* [Provided text]
= = = =
Travel recovery in the Caribbean is “breaking every conceivable record” – a welcome development that is about to be supercharged even further by Canadian travellers newly unbound by the long-awaited removal of travel restrictions.
At last week’s annual Caribbean Travel Marketplace in San Juan, Puerto Rico – the first held since early 2020 before the pandemic – tourism executives revealed that the region’s recovery in 2022 is being led by North America at +19% (Q3) over 2019 numbers.
However, in reality – and despite ranking as the fifth most resilient source market overall for the Caribbean – Canada is the junior partner in the statistical compilation with the US – “lagging” at -2%, though still close to 2019’s record arrivals rate.
But with border restrictions in this country fully removed on Oct. 1, Caribbean tourism figures expect that to change quickly, having already seen a surge in interest.
“When we talk to our supplier partners in Canada (the lag) was more to do with the restrictions, and cost, for persons to travel to the Caribbean and to go back, with the testing requirements, etc.,” CHTA president Nicole Madden-Greig told Travel Industry Today.
And while “dynamic” US travel has been driving growth, Canada is now “taking the same direction,” stated Olivier Ponti, VP Insights at analytics firm Forward Keys, who added, “the removal of travel restrictions in Canada is actually accelerating the recovery of Canada as a source market for the Caribbean.”
= = = =
* [Records supplied]
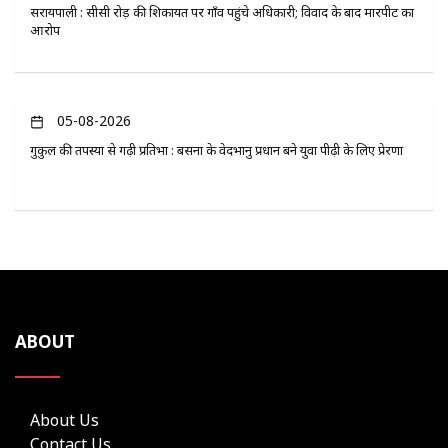
सरायपाली : सीसी रोड़ की शिकायत पर गाँव पहुंचे अधिकारी; विवाद के बाद मारपीट का
आरोप
05-08-2026
गुरुकुल की तपस्या से गढ़ी प्रतिभा : बसना के वेदभानु प्रधान बने युवा पीढ़ी के लिए प्रेरणा
ABOUT
About Us
Contact Us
= = = =
* [Requirement A] In the article on Caribbean travel recovery, on what date were Canada's border restrictions fully removed?
* [Requirement B] In the Caribbean travel recovery article, revise the passage starting at "Travel recovery in" and ending at "of travel restrictions.", replacing "Canadian travellers" with "Canadian tourists".
* [Requirement C] Continue the article on Caribbean tourism recovery from where it stops.

* [Expected answer A] Oct. 1.

* [Expected answer B]
Travel recovery in the Caribbean is “breaking every conceivable record” – a welcome development that is about to be supercharged even further by Canadian tourists newly unbound by the long-awaited removal of travel restrictions.

* [Expected answer C]
Indeed, Ponti presented a slide showing an upward trajectory of online flight searches for the Caribbean by Canadians throughout 2022, but noted a significant spike in actual bookings this month after the removal of restrictions.
At the same time, Canada ranks 7th amongst nations for growth (Q3) in the premium arrival sector (+25%), despite Madden-Greig’s acknowledgement that many Canadians have been hampered by capacity issues in the Caribbean – specifically that US consumers, who were travelling before Canadians, had filled up rooms (especially in the premium category) leaving Canadians who wanted to travel out of luck.
“I know as a region, the Canadian market is extremely important to the Caribbean; and, yes, the US market has taken up some of that slack,” she noted. “But at the same time, we were not at full open capacity.”
However, the CHTA president assures that “for Q4 and into Q1, 2023, all the hotel rooms will be re-opened.
“So, while we had some containment of capacity, we have full capacity going into season. I don’t think we’ll have any problems related to access to the Caribbean,” she continued, adding, “We (also) have some new-builds coming in 2023… that will continue to welcome Canadians.”
According to Forward Keys, in Q4, 2022, the destinations posting the best growth from Canada are Guadeloupe (+66%), Martinique (+60%) and Sint Curacao (+35%).
With similar striking figures across the region, and from countries beyond Canada, Madden-Greig enthused, “Ladies and gentlemen, the Caribbean is recovering and recovering fast, and leading the pack… The Caribbean is doing very well.”
And with Canada now up to speed, expect even better.